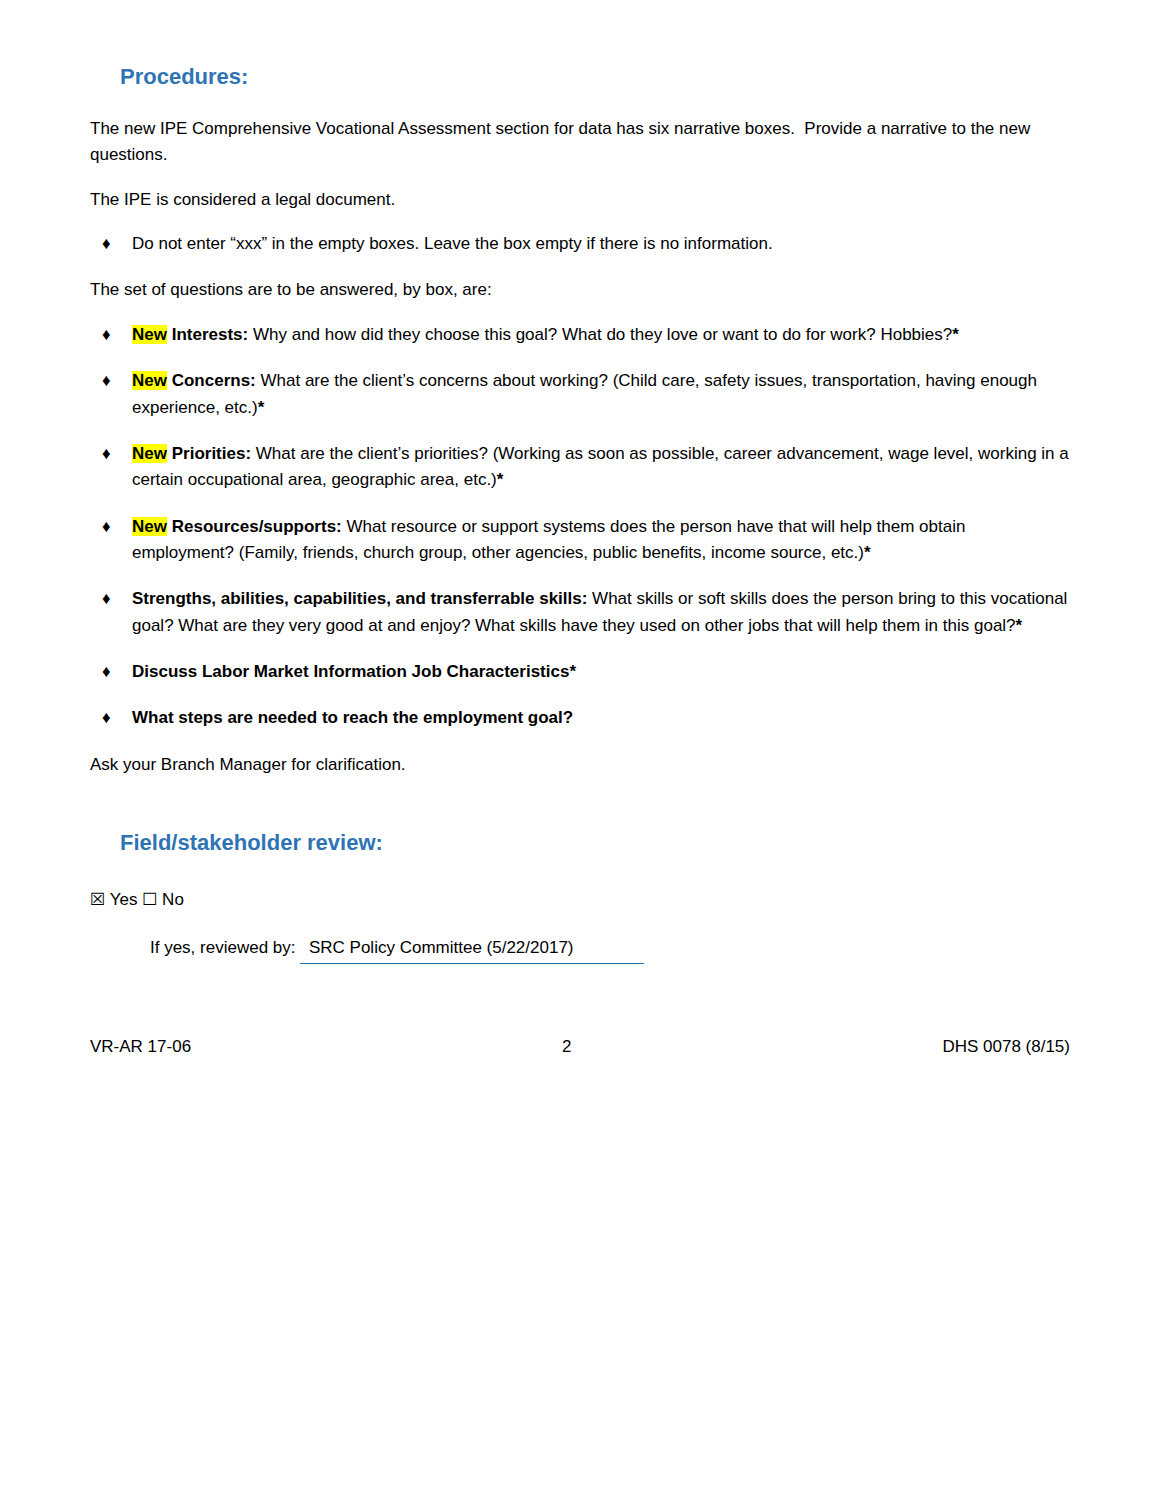Procedures:
The new IPE Comprehensive Vocational Assessment section for data has six narrative boxes. Provide a narrative to the new questions.
The IPE is considered a legal document.
Do not enter “xxx” in the empty boxes. Leave the box empty if there is no information.
The set of questions are to be answered, by box, are:
New Interests: Why and how did they choose this goal? What do they love or want to do for work? Hobbies?*
New Concerns: What are the client’s concerns about working? (Child care, safety issues, transportation, having enough experience, etc.)*
New Priorities: What are the client’s priorities? (Working as soon as possible, career advancement, wage level, working in a certain occupational area, geographic area, etc.)*
New Resources/supports: What resource or support systems does the person have that will help them obtain employment? (Family, friends, church group, other agencies, public benefits, income source, etc.)*
Strengths, abilities, capabilities, and transferrable skills: What skills or soft skills does the person bring to this vocational goal? What are they very good at and enjoy? What skills have they used on other jobs that will help them in this goal?*
Discuss Labor Market Information Job Characteristics*
What steps are needed to reach the employment goal?
Ask your Branch Manager for clarification.
Field/stakeholder review:
☒ Yes ☐ No
If yes, reviewed by: SRC Policy Committee (5/22/2017)
VR-AR 17-06
2
DHS 0078 (8/15)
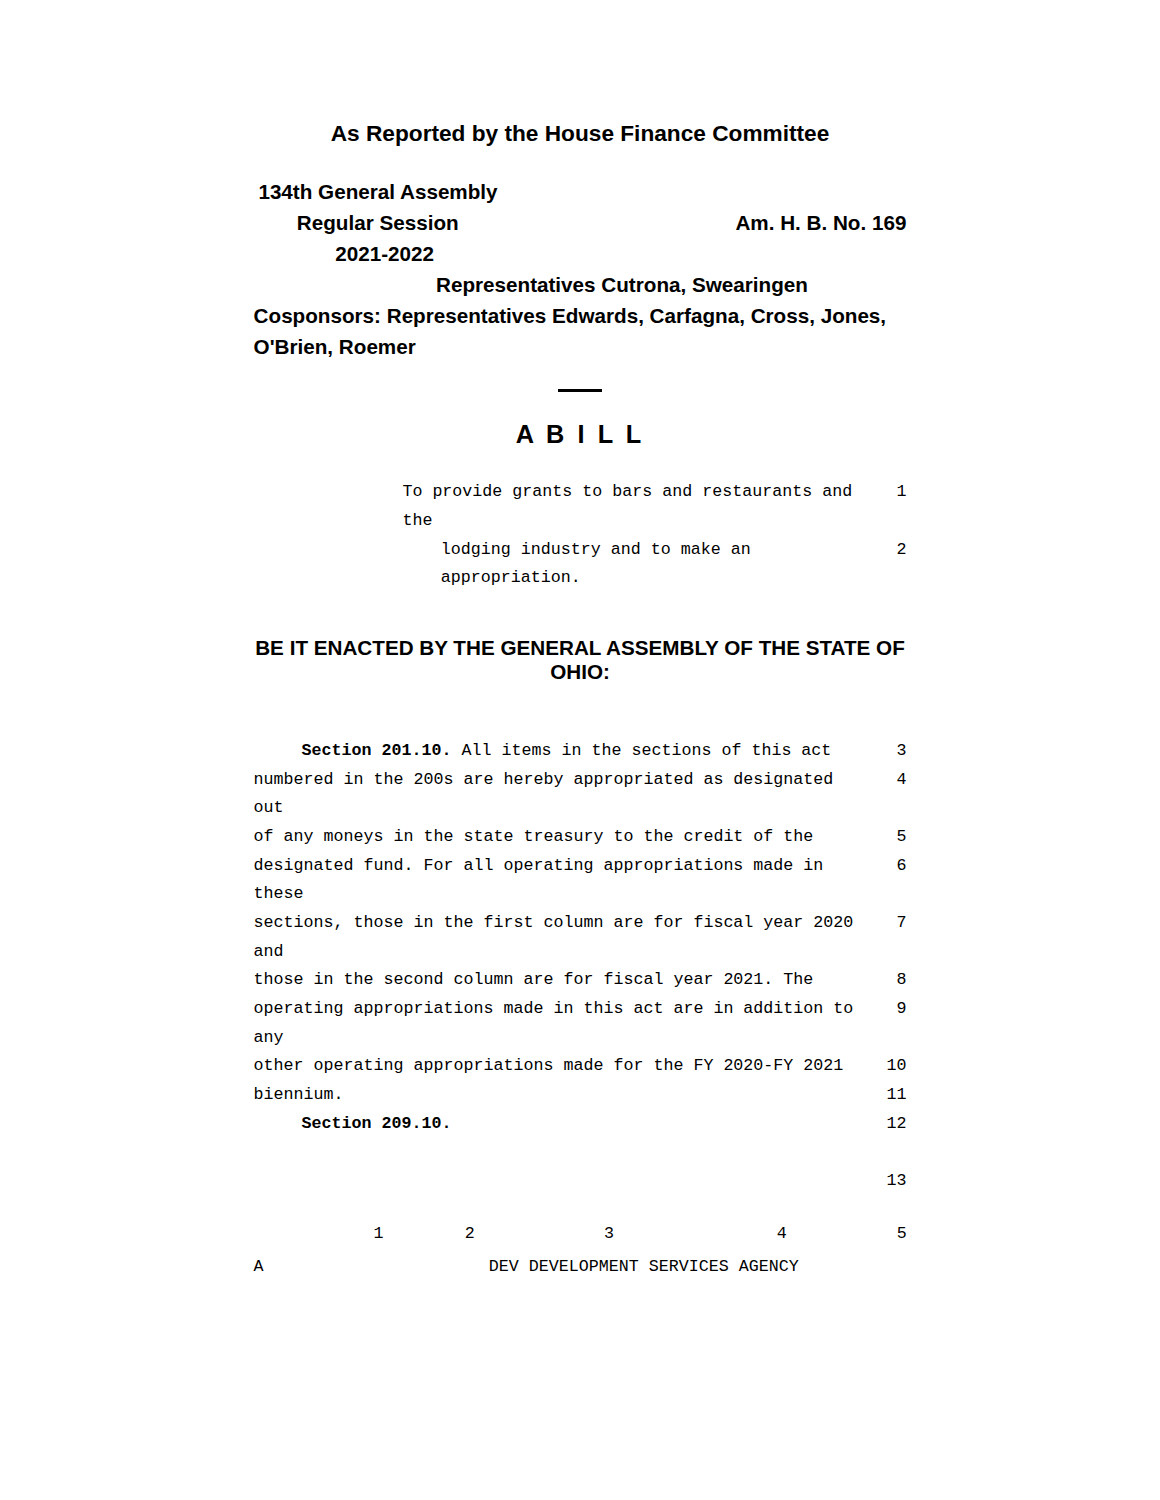As Reported by the House Finance Committee
134th General Assembly
Regular Session Am. H. B. No. 169
2021-2022
Representatives Cutrona, Swearingen
Cosponsors: Representatives Edwards, Carfagna, Cross, Jones, O'Brien, Roemer
A B I L L
To provide grants to bars and restaurants and the1
lodging industry and to make an appropriation.2
BE IT ENACTED BY THE GENERAL ASSEMBLY OF THE STATE OF OHIO:
Section 201.10. All items in the sections of this act3
numbered in the 200s are hereby appropriated as designated out4
of any moneys in the state treasury to the credit of the5
designated fund. For all operating appropriations made in these6
sections, those in the first column are for fiscal year 2020 and7
those in the second column are for fiscal year 2021. The8
operating appropriations made in this act are in addition to any9
other operating appropriations made for the FY 2020-FY 202110
biennium.11
Section 209.10. 12
13
1 2 3 4 5
A DEV DEVELOPMENT SERVICES AGENCY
-------------------------
**YOUR INSTRUCTIONS:** Only what runs from the line containing "New Interests: Why" through the end of the entries above should be extracted, exactly and without pictures.

**COMPLETED EXERCISE:**
New Interests: Why and how did they choose this goal? What do they love or want to do for work? Hobbies?*
New Concerns: What are the client’s concerns about working? (Child care, safety issues, transportation, having enough experience, etc.)*
New Priorities: What are the client’s priorities? (Working as soon as possible, career advancement, wage level, working in a certain occupational area, geographic area, etc.)*
New Resources/supports: What resource or support systems does the person have that will help them obtain employment? (Family, friends, church group, other agencies, public benefits, income source, etc.)*
Strengths, abilities, capabilities, and transferrable skills: What skills or soft skills does the person bring to this vocational goal? What are they very good at and enjoy? What skills have they used on other jobs that will help them in this goal?*
Discuss Labor Market Information Job Characteristics*
What steps are needed to reach the employment goal?
Ask your Branch Manager for clarification.
Field/stakeholder review:
☒ Yes ☐ No
If yes, reviewed by: SRC Policy Committee (5/22/2017)
VR-AR 17-06
2
DHS 0078 (8/15)
As Reported by the House Finance Committee
134th General Assembly
Regular Session Am. H. B. No. 169
2021-2022
Representatives Cutrona, Swearingen
Cosponsors: Representatives Edwards, Carfagna, Cross, Jones, O'Brien, Roemer
A B I L L
To provide grants to bars and restaurants and the1
lodging industry and to make an appropriation.2
BE IT ENACTED BY THE GENERAL ASSEMBLY OF THE STATE OF OHIO:
Section 201.10. All items in the sections of this act3
numbered in the 200s are hereby appropriated as designated out4
of any moneys in the state treasury to the credit of the5
designated fund. For all operating appropriations made in these6
sections, those in the first column are for fiscal year 2020 and7
those in the second column are for fiscal year 2021. The8
operating appropriations made in this act are in addition to any9
other operating appropriations made for the FY 2020-FY 202110
biennium.11
Section 209.10. 12
13
1 2 3 4 5
A DEV DEVELOPMENT SERVICES AGENCY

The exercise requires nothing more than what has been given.